METALMECCANICA PMI CONFIMI: accordo economico 17/11/2020



Firmato il 17/11/2020, tra CONFIMI IMPRESA MECCANICA e FIM-CISL, UILM-UIL l’adeguamento economico del CCNL della piccola e media industria manifatturiera metalmeccanica e della installazione di impianti scaduto il 31/5/2019


Le Parti, nell’ambito della trattativa per il rinnovo del CCNL Metalmeccanica Pmi Confimi scaduto il 31/5/2019 e in regime di ultrattività, hanno confermato la volontà di addivenire ad una rapida conclusione.
Nel frattempo, hanno ritenuto indispensabile definire quanto segue per la parte economica del CCNL in vigore:
Minimi tabellari:
I minimi tabellari della classificazione unica, comprensivi dell’Elemento distinto della retribuzione, ragguagliati a mese, con decorrenza 1/6/2020, sono quelli riportati nella tabella che segue.






























Livello

Minimo

2.555,05
2.298,21
2.113,00
1.969,07
1.835,89
1.714,05
1.642,32
1.481,00
1.341,00


Per i mesi di giugno, luglio, agosto, settembre e ottobre 2020 ai lavoratori in forza il 17/11/2020 con la retribuzione di dicembre 2020, o con le competenze di fine rapporto in caso di cessazione precedente a tale mese, saranno erogati, in una unica soluzione, gli incrementi sui minimi tabellari mensili decorrenti da giugno, con espressa esclusione di qualsiasi ricalcolo sugli istituti diretti e indiretti della retribuzione, eccettuato il T.F.R.
Di conseguenza, l’importo complessivo degli incrementi da corrispondere da giugno a ottobre 2020 verrà riproporzionato per i lavoratori assunti durante tale periodo, in base ai mesi di occupazione.
Ai lavoratori inquadrati nella la categoria spetta un sovraminimo collettivo di categoria, pari a 5,16 euro lordi mensili.
Ai lavoratori inquadrati nell’8.a e nella 9.a categoria spetta un elemento retributivo di 59,39 euro lordi mensili.
Gli aumenti dei minimi tabellari non potranno assorbire aumenti individuali o collettivi salvo che:
– siano stati concessi con una clausola espressa di assorbibilità;
– siano stati riconosciuti a titolo di anticipo sui futuri aumenti contrattuali.
In fase di rinnovo del contratto nazionale le parti sono impegnate a concordare i valori economici a definizione di ogni eventuale rivendicazione riguardante la vacanza contrattuale.
Aziende in crisi
Le Parti riconoscono la necessità di individuare strumenti utili ad affrontare le situazioni di crisi che possono presentarsi a svantaggio delle imprese e dei lavoratori.
A titolo esemplificativo, ma non esaustivo, per stato di crisi deve intendersi una crisi aziendale che abbia già registrato il pieno utilizzo degli strumenti contrattuali e per la quale le aziende interessate stiano usufruendo degli ammortizzatori sociali conservativi invia di esaurimento o che potrà essere altresì conclamato dall’avvio delle procedure concorsuali.
In tali casi, le intese potranno riguardare una diversa decorrenza degli incrementi dei minimi contrattuali eventualmente definiti.

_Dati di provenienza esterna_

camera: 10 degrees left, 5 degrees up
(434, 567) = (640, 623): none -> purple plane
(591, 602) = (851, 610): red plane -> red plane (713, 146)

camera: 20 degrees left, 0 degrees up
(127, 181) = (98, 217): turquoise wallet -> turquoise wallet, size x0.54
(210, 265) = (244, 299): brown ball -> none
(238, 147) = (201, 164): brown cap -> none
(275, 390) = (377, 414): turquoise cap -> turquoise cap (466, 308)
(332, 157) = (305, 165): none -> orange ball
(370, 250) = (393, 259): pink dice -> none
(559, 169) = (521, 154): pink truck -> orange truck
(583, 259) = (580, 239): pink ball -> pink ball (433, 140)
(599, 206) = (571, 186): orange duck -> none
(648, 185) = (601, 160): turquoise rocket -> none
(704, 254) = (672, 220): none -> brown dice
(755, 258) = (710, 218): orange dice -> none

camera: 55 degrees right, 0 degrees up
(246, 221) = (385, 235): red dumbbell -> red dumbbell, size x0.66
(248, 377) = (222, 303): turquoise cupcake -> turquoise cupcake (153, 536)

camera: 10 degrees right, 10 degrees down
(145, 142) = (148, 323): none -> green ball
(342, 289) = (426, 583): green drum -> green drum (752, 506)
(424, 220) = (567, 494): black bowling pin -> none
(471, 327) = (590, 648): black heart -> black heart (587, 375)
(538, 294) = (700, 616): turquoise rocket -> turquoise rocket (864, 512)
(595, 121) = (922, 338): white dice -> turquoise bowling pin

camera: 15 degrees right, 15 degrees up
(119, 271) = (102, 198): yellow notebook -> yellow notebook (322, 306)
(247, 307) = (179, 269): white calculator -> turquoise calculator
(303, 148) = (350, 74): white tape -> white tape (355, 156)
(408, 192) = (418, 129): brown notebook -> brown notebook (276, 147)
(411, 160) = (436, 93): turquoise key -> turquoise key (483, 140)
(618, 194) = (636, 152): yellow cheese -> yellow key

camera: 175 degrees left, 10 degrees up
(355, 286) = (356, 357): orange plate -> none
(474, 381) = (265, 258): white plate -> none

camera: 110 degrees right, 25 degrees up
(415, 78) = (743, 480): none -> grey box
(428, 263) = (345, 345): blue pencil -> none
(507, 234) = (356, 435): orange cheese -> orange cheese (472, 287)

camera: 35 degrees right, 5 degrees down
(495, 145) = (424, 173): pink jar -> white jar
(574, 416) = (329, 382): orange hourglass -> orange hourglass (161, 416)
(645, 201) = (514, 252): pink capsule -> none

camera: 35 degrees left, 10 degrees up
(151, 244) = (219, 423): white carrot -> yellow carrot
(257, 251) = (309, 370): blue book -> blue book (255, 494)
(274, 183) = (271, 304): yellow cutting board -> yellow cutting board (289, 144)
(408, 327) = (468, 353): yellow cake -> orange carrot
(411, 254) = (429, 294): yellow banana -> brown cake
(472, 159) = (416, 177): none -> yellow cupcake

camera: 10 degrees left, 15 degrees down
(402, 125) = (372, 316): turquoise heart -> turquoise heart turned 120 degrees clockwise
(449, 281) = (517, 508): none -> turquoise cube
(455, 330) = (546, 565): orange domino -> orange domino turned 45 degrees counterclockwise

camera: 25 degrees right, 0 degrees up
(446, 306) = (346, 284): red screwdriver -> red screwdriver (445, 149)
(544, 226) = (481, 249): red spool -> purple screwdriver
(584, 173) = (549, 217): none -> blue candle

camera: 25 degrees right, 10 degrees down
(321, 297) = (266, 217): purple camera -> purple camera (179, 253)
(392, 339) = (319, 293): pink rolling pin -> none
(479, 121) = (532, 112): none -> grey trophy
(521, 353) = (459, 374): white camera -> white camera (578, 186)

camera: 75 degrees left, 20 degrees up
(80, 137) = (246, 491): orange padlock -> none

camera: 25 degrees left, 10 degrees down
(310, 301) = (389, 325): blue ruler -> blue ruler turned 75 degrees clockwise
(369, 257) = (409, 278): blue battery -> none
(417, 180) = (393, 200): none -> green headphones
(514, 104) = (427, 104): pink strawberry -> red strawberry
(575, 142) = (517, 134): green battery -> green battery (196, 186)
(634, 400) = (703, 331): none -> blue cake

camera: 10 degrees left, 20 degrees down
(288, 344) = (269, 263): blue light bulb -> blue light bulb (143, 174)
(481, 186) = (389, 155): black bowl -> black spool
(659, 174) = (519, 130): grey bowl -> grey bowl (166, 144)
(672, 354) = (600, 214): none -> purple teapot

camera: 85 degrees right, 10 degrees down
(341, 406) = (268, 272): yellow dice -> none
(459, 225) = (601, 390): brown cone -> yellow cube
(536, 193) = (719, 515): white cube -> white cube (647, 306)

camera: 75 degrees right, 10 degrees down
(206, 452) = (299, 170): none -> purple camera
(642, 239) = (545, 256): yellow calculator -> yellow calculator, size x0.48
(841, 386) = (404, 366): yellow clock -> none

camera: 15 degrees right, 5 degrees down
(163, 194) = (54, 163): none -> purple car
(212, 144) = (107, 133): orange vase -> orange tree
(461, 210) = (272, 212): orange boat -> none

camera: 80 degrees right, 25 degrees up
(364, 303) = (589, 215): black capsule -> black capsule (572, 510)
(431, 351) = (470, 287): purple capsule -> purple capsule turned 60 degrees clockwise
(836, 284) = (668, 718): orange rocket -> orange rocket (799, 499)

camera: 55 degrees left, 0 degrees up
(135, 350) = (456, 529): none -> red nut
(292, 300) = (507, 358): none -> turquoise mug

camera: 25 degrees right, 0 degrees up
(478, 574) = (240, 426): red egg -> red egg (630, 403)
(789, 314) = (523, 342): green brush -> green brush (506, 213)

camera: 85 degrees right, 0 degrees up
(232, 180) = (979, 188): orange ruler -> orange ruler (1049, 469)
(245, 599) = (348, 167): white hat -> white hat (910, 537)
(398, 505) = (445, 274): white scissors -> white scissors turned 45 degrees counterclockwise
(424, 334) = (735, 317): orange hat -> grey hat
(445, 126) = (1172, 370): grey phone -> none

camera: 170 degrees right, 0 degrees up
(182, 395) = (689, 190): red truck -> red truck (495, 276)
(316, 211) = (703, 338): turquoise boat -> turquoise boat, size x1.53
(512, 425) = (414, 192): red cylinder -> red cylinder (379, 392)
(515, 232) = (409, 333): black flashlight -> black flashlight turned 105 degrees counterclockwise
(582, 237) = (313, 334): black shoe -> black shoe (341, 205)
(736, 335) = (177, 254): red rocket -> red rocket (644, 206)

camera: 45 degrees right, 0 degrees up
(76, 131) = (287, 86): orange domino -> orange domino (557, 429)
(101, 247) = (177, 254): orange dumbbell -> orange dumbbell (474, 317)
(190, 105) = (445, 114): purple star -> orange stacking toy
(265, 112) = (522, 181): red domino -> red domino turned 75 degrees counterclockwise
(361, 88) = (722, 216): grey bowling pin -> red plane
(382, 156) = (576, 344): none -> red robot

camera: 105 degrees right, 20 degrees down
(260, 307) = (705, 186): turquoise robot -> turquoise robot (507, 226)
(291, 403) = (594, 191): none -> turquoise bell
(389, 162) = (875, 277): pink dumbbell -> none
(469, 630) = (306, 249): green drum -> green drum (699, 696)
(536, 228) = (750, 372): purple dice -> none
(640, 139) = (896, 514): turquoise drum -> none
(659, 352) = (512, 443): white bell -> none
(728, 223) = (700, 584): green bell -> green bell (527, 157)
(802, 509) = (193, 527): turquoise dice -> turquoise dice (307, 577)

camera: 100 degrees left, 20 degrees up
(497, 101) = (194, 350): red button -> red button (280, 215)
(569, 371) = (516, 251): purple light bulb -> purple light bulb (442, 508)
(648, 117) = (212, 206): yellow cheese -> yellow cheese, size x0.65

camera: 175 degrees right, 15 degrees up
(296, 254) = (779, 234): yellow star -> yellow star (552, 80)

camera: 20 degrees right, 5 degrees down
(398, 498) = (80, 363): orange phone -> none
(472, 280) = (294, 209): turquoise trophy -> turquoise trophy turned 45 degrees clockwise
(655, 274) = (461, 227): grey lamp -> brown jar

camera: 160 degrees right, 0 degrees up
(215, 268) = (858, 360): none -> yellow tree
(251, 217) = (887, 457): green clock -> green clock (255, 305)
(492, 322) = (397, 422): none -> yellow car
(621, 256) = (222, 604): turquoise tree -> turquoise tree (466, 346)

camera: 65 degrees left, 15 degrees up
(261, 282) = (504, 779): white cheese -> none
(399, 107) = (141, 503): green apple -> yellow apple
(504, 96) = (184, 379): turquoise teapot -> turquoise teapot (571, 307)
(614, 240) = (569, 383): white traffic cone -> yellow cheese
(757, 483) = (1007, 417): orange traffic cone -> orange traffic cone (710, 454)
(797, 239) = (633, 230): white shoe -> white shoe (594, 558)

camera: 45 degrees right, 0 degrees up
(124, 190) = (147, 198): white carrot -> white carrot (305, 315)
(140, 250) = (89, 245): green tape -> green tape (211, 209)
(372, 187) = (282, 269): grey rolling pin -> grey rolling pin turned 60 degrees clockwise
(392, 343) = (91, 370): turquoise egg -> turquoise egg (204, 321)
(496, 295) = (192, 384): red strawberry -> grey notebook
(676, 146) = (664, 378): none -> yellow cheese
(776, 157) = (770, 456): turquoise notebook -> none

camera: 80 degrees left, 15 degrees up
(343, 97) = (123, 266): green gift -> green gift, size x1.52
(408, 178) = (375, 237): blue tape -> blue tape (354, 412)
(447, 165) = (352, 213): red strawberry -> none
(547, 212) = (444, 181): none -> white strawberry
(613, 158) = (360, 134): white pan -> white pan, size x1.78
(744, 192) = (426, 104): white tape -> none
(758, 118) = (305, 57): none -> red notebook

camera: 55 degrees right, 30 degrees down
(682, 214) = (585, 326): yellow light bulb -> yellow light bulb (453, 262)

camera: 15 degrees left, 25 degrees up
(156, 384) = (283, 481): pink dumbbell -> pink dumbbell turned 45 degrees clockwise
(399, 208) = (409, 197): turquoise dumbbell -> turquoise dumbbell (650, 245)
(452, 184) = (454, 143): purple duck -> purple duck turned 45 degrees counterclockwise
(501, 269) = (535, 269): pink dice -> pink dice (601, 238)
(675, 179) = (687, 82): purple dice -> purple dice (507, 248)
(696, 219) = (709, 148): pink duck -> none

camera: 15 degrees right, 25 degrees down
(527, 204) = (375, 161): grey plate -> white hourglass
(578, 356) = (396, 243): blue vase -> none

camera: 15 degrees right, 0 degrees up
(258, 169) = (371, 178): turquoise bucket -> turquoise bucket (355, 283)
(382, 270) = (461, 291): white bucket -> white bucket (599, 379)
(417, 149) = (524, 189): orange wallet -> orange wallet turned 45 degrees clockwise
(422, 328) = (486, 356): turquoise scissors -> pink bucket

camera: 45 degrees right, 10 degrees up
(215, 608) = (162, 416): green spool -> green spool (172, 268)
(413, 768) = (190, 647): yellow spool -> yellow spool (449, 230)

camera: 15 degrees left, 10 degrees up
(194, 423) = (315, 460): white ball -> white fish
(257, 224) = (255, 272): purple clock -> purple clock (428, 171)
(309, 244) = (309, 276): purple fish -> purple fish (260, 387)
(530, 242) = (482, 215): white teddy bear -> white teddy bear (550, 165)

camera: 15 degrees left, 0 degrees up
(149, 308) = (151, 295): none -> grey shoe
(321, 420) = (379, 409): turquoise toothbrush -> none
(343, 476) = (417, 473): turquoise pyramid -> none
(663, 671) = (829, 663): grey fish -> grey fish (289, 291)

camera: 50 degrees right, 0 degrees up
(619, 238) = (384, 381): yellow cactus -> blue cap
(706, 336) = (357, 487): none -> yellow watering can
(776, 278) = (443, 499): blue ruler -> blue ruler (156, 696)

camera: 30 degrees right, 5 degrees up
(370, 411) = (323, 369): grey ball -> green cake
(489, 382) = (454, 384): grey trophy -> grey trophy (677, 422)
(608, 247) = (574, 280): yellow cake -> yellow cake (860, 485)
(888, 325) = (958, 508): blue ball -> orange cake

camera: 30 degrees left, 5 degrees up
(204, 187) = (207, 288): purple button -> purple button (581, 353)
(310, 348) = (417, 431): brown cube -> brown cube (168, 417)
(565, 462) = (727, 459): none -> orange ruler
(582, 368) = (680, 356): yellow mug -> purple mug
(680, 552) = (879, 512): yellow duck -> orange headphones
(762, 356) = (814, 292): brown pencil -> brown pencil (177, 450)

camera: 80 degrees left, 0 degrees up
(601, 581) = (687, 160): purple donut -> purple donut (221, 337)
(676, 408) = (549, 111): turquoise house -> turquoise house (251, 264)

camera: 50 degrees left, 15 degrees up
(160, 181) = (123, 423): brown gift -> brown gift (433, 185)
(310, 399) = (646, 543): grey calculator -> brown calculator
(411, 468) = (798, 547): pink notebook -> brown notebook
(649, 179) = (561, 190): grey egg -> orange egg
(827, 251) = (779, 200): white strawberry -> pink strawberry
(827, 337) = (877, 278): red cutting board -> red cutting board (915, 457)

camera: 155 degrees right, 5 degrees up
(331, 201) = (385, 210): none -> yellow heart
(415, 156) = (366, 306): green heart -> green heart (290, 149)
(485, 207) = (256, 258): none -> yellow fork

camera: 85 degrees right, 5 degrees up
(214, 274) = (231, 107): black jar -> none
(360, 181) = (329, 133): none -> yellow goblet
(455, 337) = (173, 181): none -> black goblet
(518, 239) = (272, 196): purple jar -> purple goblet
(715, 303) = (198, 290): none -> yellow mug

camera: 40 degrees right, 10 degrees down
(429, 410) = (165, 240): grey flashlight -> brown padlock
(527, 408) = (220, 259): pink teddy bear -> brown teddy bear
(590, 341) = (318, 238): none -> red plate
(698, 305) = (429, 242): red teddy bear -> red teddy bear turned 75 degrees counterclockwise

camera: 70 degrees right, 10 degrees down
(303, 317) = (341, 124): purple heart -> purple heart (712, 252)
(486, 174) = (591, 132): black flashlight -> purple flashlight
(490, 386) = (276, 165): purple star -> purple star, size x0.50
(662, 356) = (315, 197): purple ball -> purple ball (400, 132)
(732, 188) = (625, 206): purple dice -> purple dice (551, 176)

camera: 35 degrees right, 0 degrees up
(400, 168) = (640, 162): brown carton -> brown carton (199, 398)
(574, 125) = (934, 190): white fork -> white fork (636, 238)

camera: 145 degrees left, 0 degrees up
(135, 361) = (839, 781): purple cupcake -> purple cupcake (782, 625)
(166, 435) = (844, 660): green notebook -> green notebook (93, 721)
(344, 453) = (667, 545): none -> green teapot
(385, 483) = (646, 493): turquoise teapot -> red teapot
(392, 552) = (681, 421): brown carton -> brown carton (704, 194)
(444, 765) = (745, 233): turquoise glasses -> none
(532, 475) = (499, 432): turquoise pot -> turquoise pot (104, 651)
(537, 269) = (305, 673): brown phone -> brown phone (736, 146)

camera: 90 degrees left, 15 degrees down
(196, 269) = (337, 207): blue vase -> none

AI termine del periodo di differimento i minimi contrattuali dovranno essere riallineati agli importi previsti dal CCNL.
La definizione delle intese suddette avverrà in base alla seguente procedura:
– l’azienda interessata invierà all’Associazione territoriale aderente a Confimi Impresa la proposta di differimento;
– l’Associazione territoriale si attiverà con le Organizzazioni sindacali territoriali per illustrare la proposta ed avviare un confronto.
Resta peraltro inteso che gli accordi non potranno intervenire in modo definitivo sui minimi retributivi, sugli aumenti periodici di anzianità e sui diritti individuali derivanti da norme inderogabili.